Efficienza e Recupero Energetico
L’elevata pressione osmotica dell’acqua di mare richiede pressioni operative di 60-80 bar. Per minimizzare i costi energetici, i moderni impianti SWRO utilizzano dispositivi isobarici di recupero energetico (ERD), che trasferiscono la pressione dal flusso di salamoia concentrata all’acqua di alimentazione in entrata con un’efficienza fino al 98%. L’ultima generazione di membrane SWRO a “Basso Consumo Energetico” riduce ulteriormente il Consumo Energetico Specifico (SEC), con alcuni impianti che puntano a benchmark inferiori a 2,5 kWh/m³.

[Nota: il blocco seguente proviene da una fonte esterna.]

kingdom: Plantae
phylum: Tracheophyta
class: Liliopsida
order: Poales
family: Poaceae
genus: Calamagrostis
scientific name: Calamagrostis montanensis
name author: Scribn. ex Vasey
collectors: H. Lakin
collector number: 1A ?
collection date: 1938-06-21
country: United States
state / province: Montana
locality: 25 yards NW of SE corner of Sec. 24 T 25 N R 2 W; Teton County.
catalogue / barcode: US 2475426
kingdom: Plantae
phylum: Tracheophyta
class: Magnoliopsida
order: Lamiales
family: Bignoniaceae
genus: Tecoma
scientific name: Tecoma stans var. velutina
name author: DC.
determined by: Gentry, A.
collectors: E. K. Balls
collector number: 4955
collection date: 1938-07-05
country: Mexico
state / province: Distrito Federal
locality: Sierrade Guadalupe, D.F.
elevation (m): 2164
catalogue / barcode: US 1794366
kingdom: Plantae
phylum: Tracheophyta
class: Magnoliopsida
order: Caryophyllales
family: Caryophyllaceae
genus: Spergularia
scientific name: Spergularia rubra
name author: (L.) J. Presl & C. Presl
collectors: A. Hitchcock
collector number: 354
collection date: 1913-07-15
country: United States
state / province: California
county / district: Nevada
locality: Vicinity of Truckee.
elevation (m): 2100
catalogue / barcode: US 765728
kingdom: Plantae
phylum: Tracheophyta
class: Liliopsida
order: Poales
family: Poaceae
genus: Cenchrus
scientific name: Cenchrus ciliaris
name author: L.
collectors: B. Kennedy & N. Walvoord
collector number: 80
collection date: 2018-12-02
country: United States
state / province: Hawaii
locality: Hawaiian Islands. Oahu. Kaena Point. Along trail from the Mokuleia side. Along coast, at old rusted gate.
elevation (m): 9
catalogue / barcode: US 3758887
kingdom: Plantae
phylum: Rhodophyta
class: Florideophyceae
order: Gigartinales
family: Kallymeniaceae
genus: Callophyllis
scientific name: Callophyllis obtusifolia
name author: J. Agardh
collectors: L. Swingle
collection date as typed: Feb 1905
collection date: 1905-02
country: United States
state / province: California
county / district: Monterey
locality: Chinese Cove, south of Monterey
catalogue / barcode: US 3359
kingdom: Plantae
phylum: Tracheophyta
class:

Pretrattamento e Longevità delle Membrane
Il fouling delle membrane — specificamente il biofouling e il fouling organico — è la principale sfida operativa nella SWRO. L’acqua di mare costiera contiene spesso fioriture algali (HAB) e solidi sospesi che possono danneggiare irreversibilmente le membrane RO. Il pretrattamento avanzato mediante Flottazione ad Aria Dissolta (DAF) e Ultrafiltrazione (UF) è diventato lo standard per gli impianti su larga scala, fornendo un Silt Density Index (SDI) costante e proteggendo le unità RO a valle.
Gestione Sostenibile della Salamoia
Lo scarico di salamoia iper-salina (spesso 2 volte la concentrazione dell’acqua di mare) può avere un impatto sugli ecosistemi marini locali se non gestito correttamente. Vengono utilizzati sistemi di diffusione per garantire una rapida diluizione nell’area di scarico. Tuttavia, il futuro dell’industria risiede nella “Valorizzazione della Salamoia”. La ricerca è focalizzata sul “Brine Mining” per estrarre minerali preziosi come Magnesio, Calcio e persino Litio dal concentrato. Alcune strutture stanno esplorando l’integrazione della SWRO con tecnologie di Scarico Liquido Zero (ZLD) o l’utilizzo della salamoia per la generazione di energia da gradiente salino, trasformando un flusso di rifiuti in una risorsa.